Directive 1
Read the forum thread below and decide whether each statement agrees with it: (a) Bama Hound found the video options greyed out even at the start of the game; (b) the game plays poorly on the computer monitor; (c) Bama Hound switched to 16 bit color for the computer monitor. Answer yes or no for each, quoting the words of the thread that decide it.
Directive 2
In the forum thread below, what did Bama Hound do that made the video options available again?

Passage
Yea but when you checked the resolution u said you were in game but for some games you can't do that some you have to edit them at the menu because for some you can't change them while your playing the game some you even have to use a separate application
So try to edit them right when u start the game not after u started playing


----------



## Bama Hound (Jul 6, 2011)

Even at the start of the game the video options were greyed out. I deleated the character I was playing and created a new one and the video options were available again. I think the snag might be playing the game on the tv not the computer monitor. If I play on computer monitor it plays O. K. Might be the graphics card is O.K. on computer monitor but can't make the stretch to big screen. I probably need to look at another GPU. Thanks


----------



## shadowmaker1001 (Jul 9, 2011)

Your welcome


----------



## Bama Hound (Jul 6, 2011)

I changed my res on in my settings to use 16 bit color for the tv and the game plays O. K. I leave the settings higher for the computer monitor. One of those deals where you have to make a judgement call for quality or quantity. Me I love a big screen.

Data
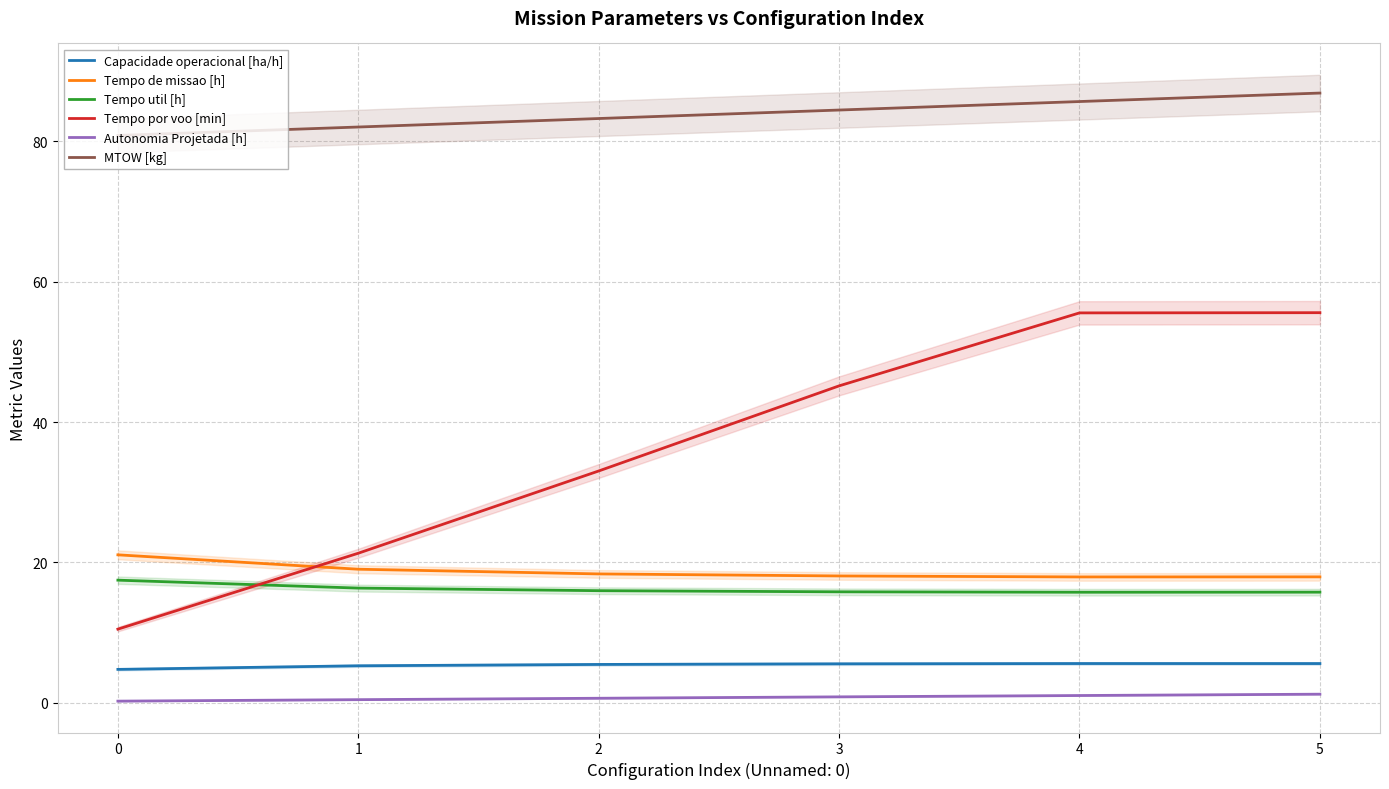

The value of Tempo util [h] at 0 is 17.5. True or false?

True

Task solution 1
(a) Yes: "Even at the start of the game the video options were greyed out."
(b) No: "If I play on computer monitor it plays O. K."
(c) No: "to use 16 bit color for the tv" and "I leave the settings higher for the computer monitor."

Task solution 2
Bama Hound deleted the character being played and created a new one.